I was addicted to coffee. I HAD to have a cup every morning. Black. No cream or sugar. And, I would die if I didn't have it. Ok, I may be exaggerating, but I loved, and relied on, my morning cup of joe.

When I started this journey, coffee was the first thing to go. I thought if I could go a day without coffee, then I could eliminate any other food. So, I cut it out cold turkey. The first 2 days were awful! I supplemented with coconut water and green tea, but that did not help the headache, groggy, tired feeling. Once I detoxed from this habit, I felt amazing. It's been 7 months, and I have not caved. In many ways, it's been freeing to not heavily rely on my morning cup for energy. Somedays, I have a cup of green tea at work, purely to hold a warm mug, but there are many days I go without it.

So, has eliminating coffee affected my rheumatoid arthritis? I can't say I noticed a difference in my joint pain after eliminating it. However, I did not make the decision lightly, rather I dug into the research behind coffee and RA.

Coffee & RA Statistics

  • Consuming 4 or more cups of coffee a day increases risk of RA compared to those drinking less
  • Even drinking decaffeinated coffee, which still contains about 7mg of caffeine per 8 oz, substantially increasing risk of developing seropositive RA
  • Tea intake is associated with decreased risk of RF-positive RA1

Coffee Affects on Immune System

Caffeine has both anti-inflammatory and pro-inflammatory actions, and it's a wonderful source of anti-oxidants, which protects our cells from damage1,2.

Caffeine is processed by the liver into theophylline, which has immunosuppressive and anti-inflammatory properties. It suppresses cytokine production, cell proliferation, and chemotaxis, which inhibits our immune function. Because of these properties, it has been used to therapeutically treat asthma, which is an immune reaction2.

This is the main reason I've chosen not to drink coffee. I flare from alcohol and my nails have ridges, which may be signs my liver is not operating as efficiently as it should. So, I try to reduce things for my liver to process, like coffee and caffeine.

Contrary to anti-inflammatory benefits, caffeine has some pro-inflammatory aspects, especially when combined with pharmaceuticals or consumed in large quantities.
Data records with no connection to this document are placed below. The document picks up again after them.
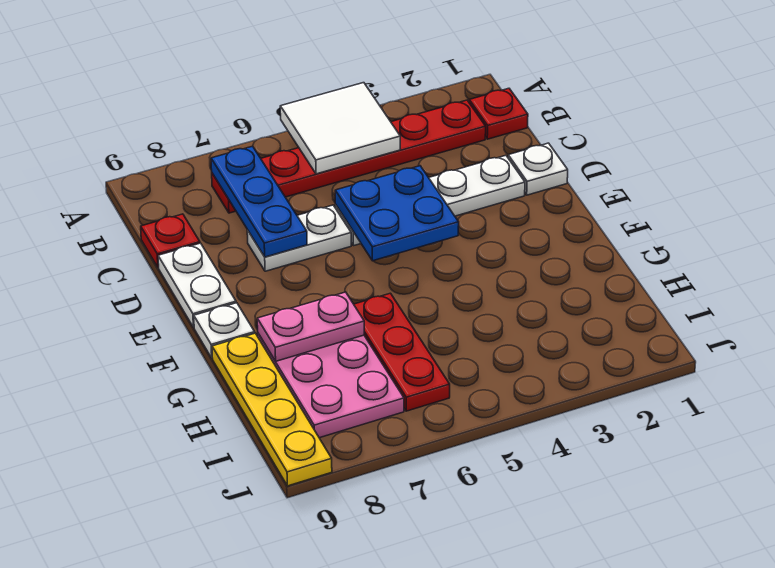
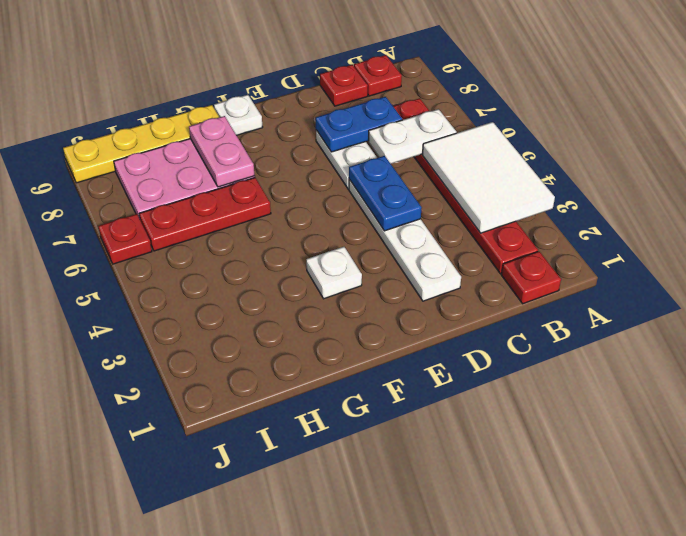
white 2x2 tile [280,83,400,174] -> white 2x3 tile [422,122,555,233]
blue 1x3 plate [211,146,307,257] -> blue 1x2 plate [316,97,402,152]
none -> red 1x1 plate [354,55,402,96]
white 1x1 plate [508,143,568,195] -> white 1x1 plate moved to [306,247,362,299]
blue 2x2 plate [335,166,459,261] -> blue 1x2 plate [349,156,422,231]
white 1x2 plate [158,243,236,328] -> white 1x2 plate moved to [369,109,457,164]
none -> red 1x1 plate [98,214,152,264]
Caffeine blocks anti-inflammatory actions of methotrexate (MTX), which may cause the need for higher MTX dosing to counteract. Some studies have seen significant increases in MTX treatment failure in those who regularly drink coffee, while others site no change1,3.

Caffeine chronically elevates cortisol, which is part of our fight or flight response. More than 300 mg of caffeine per day (about 3 cups) has shown to chronically elevate cortisol levels for 6 hours. Cortisol can be anti-inflammatory in short term use, however when chronically elevated it compromises the immune system. When chronically elevated, our bodies accumulate stress hormones and increase inflammatory cytokines, both of which negatively alters our immune function4.
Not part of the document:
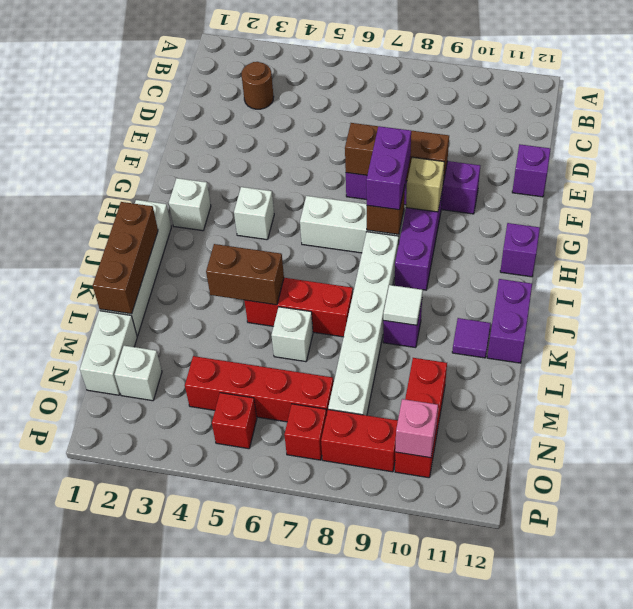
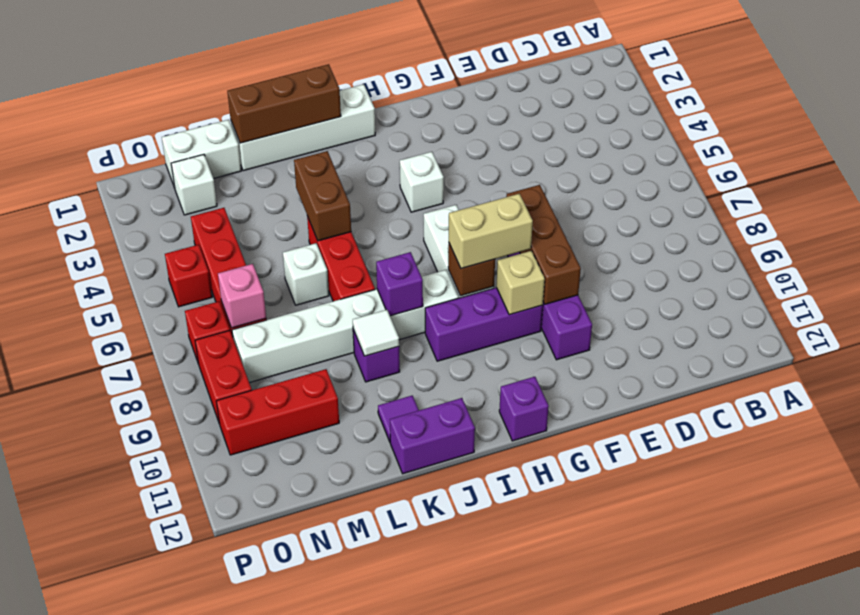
brown 1x1 round brick [242,62,274,109] -> none
purple 1x1 brick [512,144,551,197] -> purple 1x1 brick moved to [376,252,423,316]
purple 1x2 brick [366,126,411,210] -> tan 1x2 brick [449,194,533,269]
white 1x1 brick [169,178,211,231] -> none
pink 1x1 brick [395,399,438,458] -> pink 1x1 brick moved to [218,264,266,328]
Lastly, new research is emerging around coffee and our gut. We are finding that it alters our gut micro-biome5. This is still a new field being studied, and one to keep a close eye on.

Should I Continue Drinking Coffee with RA?

As we can see, the amount of coffee we drink plays a crucial role in immune function. Coffee drinkers should drink 3 or less cups of coffee a day to keep cortisol levels in check.

If you're looking to see the effects of coffee on your RA, try eliminating it for 2 weeks and see how you feel. On a pain scale from 0-10, does your joint pain increase or decrease? Does your GI seem to process foods better?

If you're on MTX, consider decreasing caffeine consumption and tracking your symptoms. If you see improvements in pain consider decreasing MTX dosing.

Lastly, the kind of coffee matters. Most coffee is processed with chemicals that have been connected to diseases, including RA1. Try buying organic coffee. You may not see immediate relief, but your body will thank you later.

References:

  1. Mikuls, T. R. et al. (2002). Coffee, tea, and caffeine consumption and risk of rheumatoid arthritis. Arthritis & Rheumatism, 46(1):83-91.
  2. Horrigan, L., Kelly, J., Connor, T. (2006). Immunomodulatory effects of caffeine: Friend or foe? Pharmacology & Therapeutics, 111(3): 877-892.
  3. Silke, C., Murphy, M., Busteed, S., Murphy T., Phelan, M., Molloy, M. (2001). Does heavy caffeine ingestion affect the efficacy of methotrexate. Annals of the Rheumatic Diseases. 60(1).
  4. Lovallo, W. R., et al. (2008). Caffeine Stimulation of Cortisol Secretion Across the Waking Hours in Relation to Caffeine Intake Levels. Psychosomatic Medicine, 67(5): 734-739.
  5. Cowan, T., et al. (2014). Chronic coffee consumption in the diet-induced obese rat: impact on gut microbiota and serum metabolomics. The Journal of Nutritional Biochemistry, 25(4), 489-495.